Comment 7 Elias Ross 2014-03-04 00:13:42 UTC
Created attachment 870181 [details]
Fixes the stuck at startup issue

Comment 8 Elias Ross 2014-03-04 00:14:19 UTC
Created attachment 870182 [details]
Indefinite blocking fix; except in some cases

Comment 9 John Mazzitelli 2014-03-04 22:38:45 UTC
Elias,

I haven't run this, just looking at the code right now. But, unless there is some trick going on here, I still see a problem.

The main() method calls start() within the while(true) infinite loop. So, if the call to start() (line 437 in current master) throws an exception , it just sleeps for a minute (line 469) and tries again (just loops back around in the while(true)).

But if that call to start throws AgentRegistrationException, the while(true) is broken via the break; on line 453.

Now, if you go to start() method I see this:

    boolean mustRegister = prepareStartupWorkRequiringServer();
    waitForServer(m_configuration.getWaitForServerAtStartupMsecs());
    if (mustRegister && !isRegistered()) {
        throw new AgentRegistrationException(MSG.getMsg(AgentI18NResourceKeys.AGENT_CANNOT_REGISTER));
    }

Here's the problem as I see it. Unless the wait-for-server-at-startup is 0 (and its default is not 0, its 60000, or 1 minute wait time) then that "waitForServer" will return after 1 minute if a server isn't up. isRegister will return false, mustRegister will be true (because the agent isn't registered yet) and thus AgentRegistrationException is thrown, thus killing the agent (because that exception bubbles to main which breaks the while(true)).

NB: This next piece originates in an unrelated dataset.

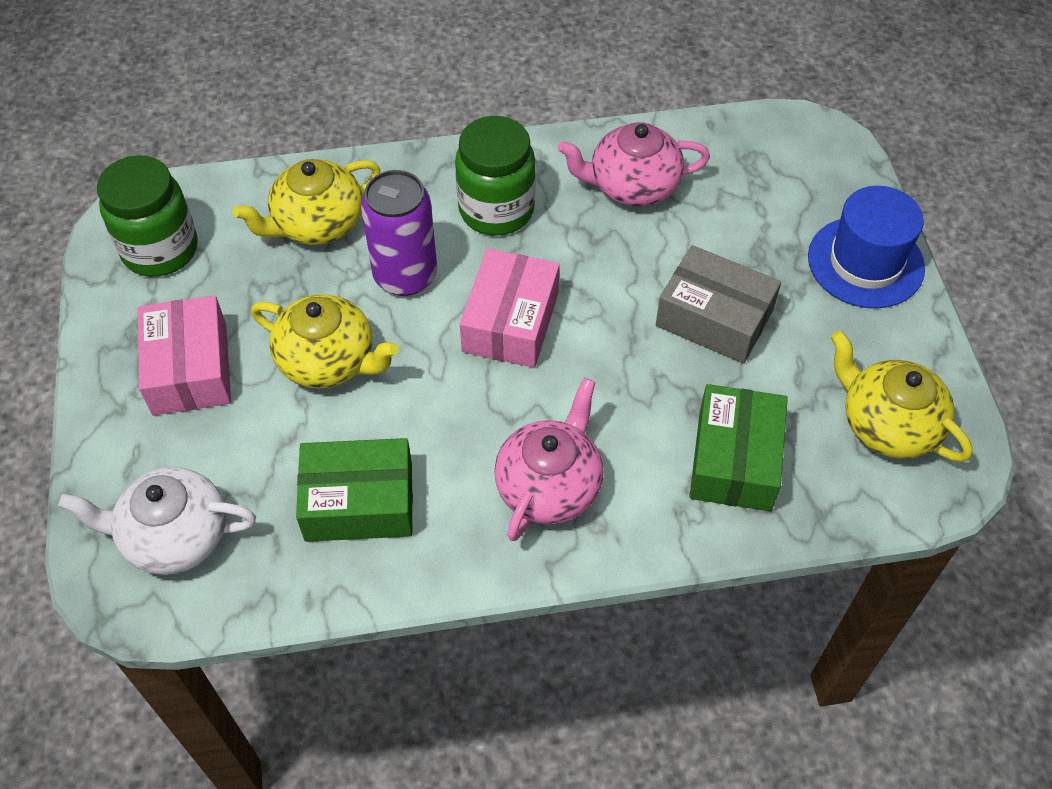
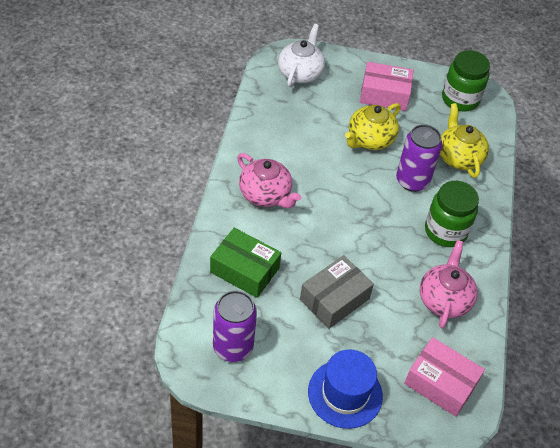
camera: 105 degrees right, 5 degrees down
(359, 502) = (289, 130): green box -> none
(510, 322) = (366, 212): pink box -> pink box (440, 383)
(887, 424) = (233, 347): yellow teapot -> purple can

So as I see it this means,

if you run a new agent, and there is no server yet available (either they aren't started yet or they are all starting up and haven't fully initialized yet), then that agent will die after only waiting one minute.

In other words, unless an agent has a server available to it within 1 minute of startup, that agent will die.

What am I missing?

(note: I haven't run this yet :) so I am just surmising this is how it will work by only reading the code)

Comment 10 Elias Ross 2014-03-05 01:49:34 UTC
So how it goes:

    if (mustRegister && !isRegistered()) {
        throw new AgentRegistrationException(MSG.getMsg(AgentI18NResourceKeys.AGENT_CANNOT_REGISTER));

Means:

If there is no token, and we did not register, then assume we cannot and exit.

Admittedly, this may not be what you want. For me, it's fine since I'd rather the 'fresh' agent quit if it cannot.

To detect the server down condition, I suppose I would change:

    public void registerWithServer(long wait, final boolean regenerate_token) {

to

    public Future<?> registerWithServer(final boolean regenerate_token) {

then the caller can call this async/sync, and get the root cause for the failure. Based on that maybe make a determination to retry or not.

...

In any case, the existing behavior in 4.9 basically has the client try to register for a minute, then give up, then the agent process does nothing.

Comment 11 John Mazzitelli 2014-03-06 14:59:58 UTC
I started a pull request for this - both patches are included in the PR, but this isn't complete yet. See comment #9 and comment #10 - I will see if I can finish this.

Comment 12 John Mazzitelli 2014-03-06 15:03:02 UTC
(In reply to John Mazzitelli from comment #11)
> I started a pull request for this - both patches are included in the PR, but
> this isn't complete yet. See comment #9 and comment #10 - I will see if I
> can finish this.

would help if I published the PR URL: https://github.com/rhq-project/rhq/pull/7

Comment 13 John Mazzitelli 2014-03-07 16:15:52 UTC
merged pull request - git commit to master f8de98a

Comment 14 Heiko W. Rupp 2014-04-23 12:29:50 UTC
Bulk closing of 4.10 issues.

If an issue is not solved for you, please open a new BZ (or clone the existing one) with a version designator of 4.10.